◆ Task set ◆
[1] Arrange the lines of the records as a numbered list, starting at the first line of the records and stopping after the line that contains "name author: (Scheidw.) Lindl.". Omit blank lines.
[2] Pick up the forum question on the reciprocal lattice computation and continue it from its final sentence.

___ Reading passage ___

# A computation problem on reciprocal lattice

I am reading David Tong’s lecture notes on Application of Quantum Mechanics. My confusion is about the following paragraph:

Consider a function $$f(\vec{x})$$, suppose $$f(\vec{x})=f(\vec{x}+\vec{r})$$ for all $$\vec{r} \in \Lambda$$. The Fourier transform is $$\tilde{f}(\vec{k})=\int d^3 x e^{-i\vec{k}\cdot \vec{x}} f(\vec{x})=\sum_{\vec{r} \in \Lambda}\int_\Gamma d^3 x e^{-i\vec{k}\cdot (\vec{x}+\vec{r})} f(\vec{x}+\vec{r})=\sum _{\vec{r} \in \Lambda}e^{-i\vec{k}\cdot \vec{r}} \int_\Gamma d^3 x e^{-i\vec{k}\cdot \vec{x}} f(\vec{x})$$

Then with some calculation, the author concludes that

$$\sum _{\vec{r} \in \Lambda}e^{-i\vec{k}\cdot \vec{r}} = V^*\sum_{\vec{q} \in \Lambda^*} \delta(\vec{k}-\vec{q})$$

I can work out and understand the left hand side is the sum of delta functions, but cannot work out the coefficient $$V^*$$, the volume of a reciprocal lattice cell. Can someone help me? Thanks.

The $$\Lambda,\Lambda^*$$ mean lattice points and reciprocal lattice points, and $$\Gamma, \Gamma^*$$ mean the corresponding cell.

In later discussion, the coefficient of inverse Fourier transform is $$\frac{1}{(2\pi)^3}$$, I think that maybe the problem arises from wrong coefficients.

___ Record list ___

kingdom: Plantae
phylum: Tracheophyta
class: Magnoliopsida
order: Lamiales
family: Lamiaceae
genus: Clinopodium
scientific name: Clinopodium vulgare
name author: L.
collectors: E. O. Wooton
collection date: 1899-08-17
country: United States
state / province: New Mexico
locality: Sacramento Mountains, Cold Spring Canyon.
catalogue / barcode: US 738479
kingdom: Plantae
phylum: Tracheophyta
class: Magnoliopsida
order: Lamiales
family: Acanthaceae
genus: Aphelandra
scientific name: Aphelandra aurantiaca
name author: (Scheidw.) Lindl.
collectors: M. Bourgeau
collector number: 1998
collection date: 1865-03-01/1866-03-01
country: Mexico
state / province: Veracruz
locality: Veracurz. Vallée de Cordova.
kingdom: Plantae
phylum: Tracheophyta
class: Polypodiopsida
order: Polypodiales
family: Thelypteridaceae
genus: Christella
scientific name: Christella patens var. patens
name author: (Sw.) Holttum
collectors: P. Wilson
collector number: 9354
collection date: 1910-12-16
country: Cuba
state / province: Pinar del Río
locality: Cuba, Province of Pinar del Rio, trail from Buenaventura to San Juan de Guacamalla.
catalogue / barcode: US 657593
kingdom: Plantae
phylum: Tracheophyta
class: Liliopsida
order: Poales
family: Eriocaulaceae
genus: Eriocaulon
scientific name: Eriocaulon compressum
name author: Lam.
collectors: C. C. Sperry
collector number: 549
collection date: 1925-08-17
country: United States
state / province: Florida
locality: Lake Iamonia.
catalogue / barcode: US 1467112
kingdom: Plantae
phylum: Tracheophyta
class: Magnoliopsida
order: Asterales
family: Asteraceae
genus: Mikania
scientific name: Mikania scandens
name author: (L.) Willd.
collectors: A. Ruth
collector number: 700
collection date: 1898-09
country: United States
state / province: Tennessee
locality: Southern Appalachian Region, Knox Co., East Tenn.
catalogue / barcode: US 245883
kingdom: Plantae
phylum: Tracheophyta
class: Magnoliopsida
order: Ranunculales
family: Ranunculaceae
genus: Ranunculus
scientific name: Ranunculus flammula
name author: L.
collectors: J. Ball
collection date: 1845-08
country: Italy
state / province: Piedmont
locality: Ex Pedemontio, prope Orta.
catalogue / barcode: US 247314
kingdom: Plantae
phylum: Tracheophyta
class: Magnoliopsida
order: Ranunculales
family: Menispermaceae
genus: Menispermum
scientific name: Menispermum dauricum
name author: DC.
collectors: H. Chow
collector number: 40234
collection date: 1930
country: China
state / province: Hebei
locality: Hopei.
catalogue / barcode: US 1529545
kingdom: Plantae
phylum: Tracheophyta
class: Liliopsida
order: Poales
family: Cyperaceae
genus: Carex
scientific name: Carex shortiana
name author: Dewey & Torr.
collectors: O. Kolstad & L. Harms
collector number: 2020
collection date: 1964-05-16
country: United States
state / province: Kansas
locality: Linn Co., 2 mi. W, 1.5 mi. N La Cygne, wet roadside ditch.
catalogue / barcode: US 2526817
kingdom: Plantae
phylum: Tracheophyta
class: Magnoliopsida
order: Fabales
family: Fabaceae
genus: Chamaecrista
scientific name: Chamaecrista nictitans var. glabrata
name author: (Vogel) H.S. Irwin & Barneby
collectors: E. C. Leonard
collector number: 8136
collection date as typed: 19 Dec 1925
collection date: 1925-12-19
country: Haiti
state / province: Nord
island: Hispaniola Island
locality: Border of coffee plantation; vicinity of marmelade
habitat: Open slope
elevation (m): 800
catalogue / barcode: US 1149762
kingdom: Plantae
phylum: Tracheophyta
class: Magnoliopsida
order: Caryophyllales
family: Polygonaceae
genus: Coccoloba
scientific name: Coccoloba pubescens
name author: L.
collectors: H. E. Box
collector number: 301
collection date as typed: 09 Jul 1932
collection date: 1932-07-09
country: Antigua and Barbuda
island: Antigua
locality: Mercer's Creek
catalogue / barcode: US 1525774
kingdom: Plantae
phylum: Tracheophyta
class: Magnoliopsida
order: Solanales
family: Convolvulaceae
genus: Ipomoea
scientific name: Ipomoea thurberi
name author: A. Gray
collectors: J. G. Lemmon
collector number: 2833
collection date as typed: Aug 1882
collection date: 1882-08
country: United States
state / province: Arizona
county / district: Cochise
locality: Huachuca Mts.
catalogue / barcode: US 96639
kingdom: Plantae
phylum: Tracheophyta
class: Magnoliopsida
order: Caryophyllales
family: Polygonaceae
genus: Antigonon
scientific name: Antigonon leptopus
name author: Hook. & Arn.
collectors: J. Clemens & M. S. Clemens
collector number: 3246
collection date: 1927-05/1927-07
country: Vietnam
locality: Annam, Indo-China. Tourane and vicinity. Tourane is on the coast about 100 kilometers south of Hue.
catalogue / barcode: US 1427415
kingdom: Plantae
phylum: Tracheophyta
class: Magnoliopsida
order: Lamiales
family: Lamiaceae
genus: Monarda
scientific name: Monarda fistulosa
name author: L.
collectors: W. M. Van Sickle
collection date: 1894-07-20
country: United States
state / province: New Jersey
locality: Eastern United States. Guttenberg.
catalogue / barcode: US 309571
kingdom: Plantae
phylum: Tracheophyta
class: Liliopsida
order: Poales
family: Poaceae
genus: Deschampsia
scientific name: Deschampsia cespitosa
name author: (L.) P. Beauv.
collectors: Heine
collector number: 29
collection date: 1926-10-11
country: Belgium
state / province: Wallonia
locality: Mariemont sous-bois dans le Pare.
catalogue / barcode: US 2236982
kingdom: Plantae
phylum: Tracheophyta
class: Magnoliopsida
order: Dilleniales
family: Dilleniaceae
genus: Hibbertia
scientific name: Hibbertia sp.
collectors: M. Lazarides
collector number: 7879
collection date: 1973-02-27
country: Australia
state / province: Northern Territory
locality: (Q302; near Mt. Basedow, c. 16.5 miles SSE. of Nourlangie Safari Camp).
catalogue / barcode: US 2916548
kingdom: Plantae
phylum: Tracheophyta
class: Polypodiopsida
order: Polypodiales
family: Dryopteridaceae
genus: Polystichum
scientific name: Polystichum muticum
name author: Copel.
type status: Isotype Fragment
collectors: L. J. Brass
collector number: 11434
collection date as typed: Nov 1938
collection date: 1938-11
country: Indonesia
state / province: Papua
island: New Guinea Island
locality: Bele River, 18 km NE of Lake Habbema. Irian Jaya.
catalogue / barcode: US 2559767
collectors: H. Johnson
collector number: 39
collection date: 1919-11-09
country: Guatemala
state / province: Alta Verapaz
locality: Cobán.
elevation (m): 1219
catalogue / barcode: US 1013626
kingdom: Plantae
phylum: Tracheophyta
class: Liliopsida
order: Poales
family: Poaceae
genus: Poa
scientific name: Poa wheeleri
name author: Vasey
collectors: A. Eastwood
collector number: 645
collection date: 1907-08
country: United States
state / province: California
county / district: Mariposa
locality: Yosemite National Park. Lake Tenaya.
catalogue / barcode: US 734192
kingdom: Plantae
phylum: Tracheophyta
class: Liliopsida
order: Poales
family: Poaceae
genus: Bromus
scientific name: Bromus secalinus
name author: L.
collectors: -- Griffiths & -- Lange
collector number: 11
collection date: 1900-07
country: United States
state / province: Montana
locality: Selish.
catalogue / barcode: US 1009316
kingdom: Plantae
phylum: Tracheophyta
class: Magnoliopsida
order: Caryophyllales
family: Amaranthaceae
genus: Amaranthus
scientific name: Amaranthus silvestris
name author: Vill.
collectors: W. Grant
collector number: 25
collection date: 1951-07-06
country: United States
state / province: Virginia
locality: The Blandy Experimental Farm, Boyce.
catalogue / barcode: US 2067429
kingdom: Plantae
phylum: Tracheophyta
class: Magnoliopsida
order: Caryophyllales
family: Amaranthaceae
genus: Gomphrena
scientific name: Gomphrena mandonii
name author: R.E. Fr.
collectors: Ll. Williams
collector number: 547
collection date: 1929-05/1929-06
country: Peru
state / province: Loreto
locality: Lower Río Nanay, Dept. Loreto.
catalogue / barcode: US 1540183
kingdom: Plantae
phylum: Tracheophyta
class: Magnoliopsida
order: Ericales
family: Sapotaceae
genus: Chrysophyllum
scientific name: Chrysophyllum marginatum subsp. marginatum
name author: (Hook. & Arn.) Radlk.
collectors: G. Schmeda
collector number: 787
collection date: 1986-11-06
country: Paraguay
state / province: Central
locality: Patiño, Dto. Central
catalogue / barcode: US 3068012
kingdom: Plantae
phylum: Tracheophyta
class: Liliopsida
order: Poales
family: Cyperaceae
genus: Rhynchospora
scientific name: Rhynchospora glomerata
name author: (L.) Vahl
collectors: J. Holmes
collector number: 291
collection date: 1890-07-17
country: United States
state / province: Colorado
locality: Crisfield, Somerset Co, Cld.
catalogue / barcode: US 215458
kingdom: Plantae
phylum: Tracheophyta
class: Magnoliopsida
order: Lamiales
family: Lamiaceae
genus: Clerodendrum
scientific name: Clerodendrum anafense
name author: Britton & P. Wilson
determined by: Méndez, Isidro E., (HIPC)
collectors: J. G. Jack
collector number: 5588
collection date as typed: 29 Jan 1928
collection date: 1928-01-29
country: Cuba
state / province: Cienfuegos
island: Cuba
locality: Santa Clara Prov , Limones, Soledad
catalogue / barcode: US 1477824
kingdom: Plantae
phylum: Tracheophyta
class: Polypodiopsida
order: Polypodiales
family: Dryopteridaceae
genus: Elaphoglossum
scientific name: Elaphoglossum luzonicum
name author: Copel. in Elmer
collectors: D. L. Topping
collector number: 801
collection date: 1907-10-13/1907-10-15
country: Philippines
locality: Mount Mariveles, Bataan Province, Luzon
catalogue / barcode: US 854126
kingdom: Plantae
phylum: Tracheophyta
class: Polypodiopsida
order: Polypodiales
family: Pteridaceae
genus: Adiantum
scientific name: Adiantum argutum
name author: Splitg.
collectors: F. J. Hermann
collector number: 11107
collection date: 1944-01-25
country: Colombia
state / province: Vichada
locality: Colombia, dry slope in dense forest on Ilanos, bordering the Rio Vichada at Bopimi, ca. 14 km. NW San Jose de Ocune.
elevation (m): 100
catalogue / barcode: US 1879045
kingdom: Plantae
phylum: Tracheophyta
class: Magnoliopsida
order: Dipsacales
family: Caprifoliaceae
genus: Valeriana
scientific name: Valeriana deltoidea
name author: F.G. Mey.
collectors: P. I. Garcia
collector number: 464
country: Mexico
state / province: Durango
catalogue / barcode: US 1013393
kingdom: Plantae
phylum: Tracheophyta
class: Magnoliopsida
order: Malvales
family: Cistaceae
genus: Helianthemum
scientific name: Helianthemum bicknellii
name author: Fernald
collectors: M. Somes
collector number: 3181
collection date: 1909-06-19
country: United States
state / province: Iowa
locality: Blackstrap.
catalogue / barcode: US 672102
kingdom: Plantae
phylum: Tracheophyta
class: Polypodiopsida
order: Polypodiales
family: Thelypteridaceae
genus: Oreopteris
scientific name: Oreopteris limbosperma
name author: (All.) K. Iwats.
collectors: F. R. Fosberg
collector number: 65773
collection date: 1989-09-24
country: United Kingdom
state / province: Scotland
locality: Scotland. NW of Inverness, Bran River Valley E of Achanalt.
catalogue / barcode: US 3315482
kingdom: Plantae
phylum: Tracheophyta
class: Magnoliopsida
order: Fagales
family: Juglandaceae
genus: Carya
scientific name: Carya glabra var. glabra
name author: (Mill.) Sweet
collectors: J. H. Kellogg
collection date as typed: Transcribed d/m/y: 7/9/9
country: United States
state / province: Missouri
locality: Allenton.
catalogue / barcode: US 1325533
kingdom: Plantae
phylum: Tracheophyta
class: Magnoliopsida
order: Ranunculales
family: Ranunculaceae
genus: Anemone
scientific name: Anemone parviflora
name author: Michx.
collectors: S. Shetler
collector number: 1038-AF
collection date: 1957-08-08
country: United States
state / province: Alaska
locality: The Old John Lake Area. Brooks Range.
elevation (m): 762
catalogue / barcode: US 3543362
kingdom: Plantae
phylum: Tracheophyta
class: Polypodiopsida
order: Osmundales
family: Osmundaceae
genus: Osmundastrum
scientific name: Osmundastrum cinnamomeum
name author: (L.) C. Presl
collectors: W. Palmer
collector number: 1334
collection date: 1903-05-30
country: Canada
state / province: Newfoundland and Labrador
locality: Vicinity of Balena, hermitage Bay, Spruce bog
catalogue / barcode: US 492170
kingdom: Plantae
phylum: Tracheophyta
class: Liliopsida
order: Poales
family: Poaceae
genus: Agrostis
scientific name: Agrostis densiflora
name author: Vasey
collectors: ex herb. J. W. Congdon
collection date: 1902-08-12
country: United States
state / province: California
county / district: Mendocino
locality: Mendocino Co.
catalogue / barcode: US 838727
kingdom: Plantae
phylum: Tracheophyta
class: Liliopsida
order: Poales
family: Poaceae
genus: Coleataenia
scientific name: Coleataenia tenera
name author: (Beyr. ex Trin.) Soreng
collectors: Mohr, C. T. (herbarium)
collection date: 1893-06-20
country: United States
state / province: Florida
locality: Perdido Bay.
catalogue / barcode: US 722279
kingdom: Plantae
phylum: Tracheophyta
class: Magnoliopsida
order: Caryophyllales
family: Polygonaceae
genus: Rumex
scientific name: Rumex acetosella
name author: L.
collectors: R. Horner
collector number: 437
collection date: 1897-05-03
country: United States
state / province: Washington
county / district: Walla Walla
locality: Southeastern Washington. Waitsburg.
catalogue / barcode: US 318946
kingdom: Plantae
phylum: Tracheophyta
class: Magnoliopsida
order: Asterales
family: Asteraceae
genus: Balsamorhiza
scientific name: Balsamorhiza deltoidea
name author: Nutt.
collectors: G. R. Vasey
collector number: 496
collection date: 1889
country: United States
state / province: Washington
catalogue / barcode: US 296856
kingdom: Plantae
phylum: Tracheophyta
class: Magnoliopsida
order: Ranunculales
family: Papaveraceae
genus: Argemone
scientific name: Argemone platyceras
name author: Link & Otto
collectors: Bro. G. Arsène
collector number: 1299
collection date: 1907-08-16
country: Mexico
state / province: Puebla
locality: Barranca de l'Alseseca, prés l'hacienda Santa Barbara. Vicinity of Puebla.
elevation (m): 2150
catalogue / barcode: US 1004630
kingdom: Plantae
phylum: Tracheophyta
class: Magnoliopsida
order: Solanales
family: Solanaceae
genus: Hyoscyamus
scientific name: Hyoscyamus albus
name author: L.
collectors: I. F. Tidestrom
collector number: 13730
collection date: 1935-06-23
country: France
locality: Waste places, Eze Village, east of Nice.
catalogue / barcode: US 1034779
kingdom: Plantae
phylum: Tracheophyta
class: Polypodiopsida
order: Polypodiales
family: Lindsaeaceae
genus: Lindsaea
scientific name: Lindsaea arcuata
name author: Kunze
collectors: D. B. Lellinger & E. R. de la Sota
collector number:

___

◆ Outputs by task ◆
[1]
1. kingdom: Plantae
2. phylum: Tracheophyta
3. class: Magnoliopsida
4. order: Lamiales
5. family: Lamiaceae
6. genus: Clinopodium
7. scientific name: Clinopodium vulgare
8. name author: L.
9. collectors: E. O. Wooton
10. collection date: 1899-08-17
11. country: United States
12. state / province: New Mexico
13. locality: Sacramento Mountains, Cold Spring Canyon.
14. catalogue / barcode: US 738479
15. kingdom: Plantae
16. phylum: Tracheophyta
17. class: Magnoliopsida
18. order: Lamiales
19. family: Acanthaceae
20. genus: Aphelandra
21. scientific name: Aphelandra aurantiaca
22. name author: (Scheidw.) Lindl.

[2]
The left hand side is: $$\sum_{\mathbf r \in \Lambda} e^{-i\mathbf k \cdot \mathbf r}=\sum_{n_1=-\infty}^{\infty}\sum_{n_2=-\infty}^{\infty}\sum_{n_3=-\infty}^{\infty}e^{-ik_1a_1n_1}e^{-ik_2a_2n_2}e^{-ik_3a_3n_3}$$ $$=\prod_{i=1}^3 \sum_{n_i=-\infty}^{\infty}e^{-ik_ia_in_i}=\prod_{i=1}^3 \sum_{n_i=-\infty}^{\infty}e^{-i2\pi m_in_i}$$ where I've used the fact that $$k_i \equiv \frac{2\pi}{a_i}m_i$$ for some $$m_i\in \mathbb Z$$. Now the inside sum is of the form $$f(x)\equiv\sum_{n=-\infty}^\infty e^{-i2\pi nx}$$. I claim that in fact: $$f(x)=\sum_{l=-\infty}^\infty \delta(x-l) \qquad (*)$$ How do we show this? Well, first of all, $$f(x)$$ is periodic with period $$1$$, because: $$f(x+1)=\sum_{n=-\infty}^\infty e^{-i2\pi n(x+1)}=\sum_{n=-\infty}^\infty 1\times e^{-i2\pi nx}=f(x)$$ Now, let's restrict ourselves to one period, for example $$x\in(-\frac12,\frac12]$$. The integral of $$f$$ in this region is: $$\int_{-1/2}^{1/2}dx f(x) = \sum_{n=-\infty}^\infty\int_{-1/2}^{1/2}dx e^{-i2\pi nx}=\sum_{n=-\infty}^\infty \frac{\sin(\pi n)}{\pi n}=1$$ The last sum is one since $$\sin(n\pi)\equiv 0$$, so the only term contributing is the $$n=0$$ term which looks like a $$\frac{\sin x}{x} \to 1$$ kind of limit. Also note that in this period, $$f(x)=0$$ for any nonzero $$x$$. This is because corresponding to each term $$e^{-i2\pi nx}$$ in the sum, there is also a term which cancels it out (evaluate the geometric sum explicitly if this doesn't convince you!).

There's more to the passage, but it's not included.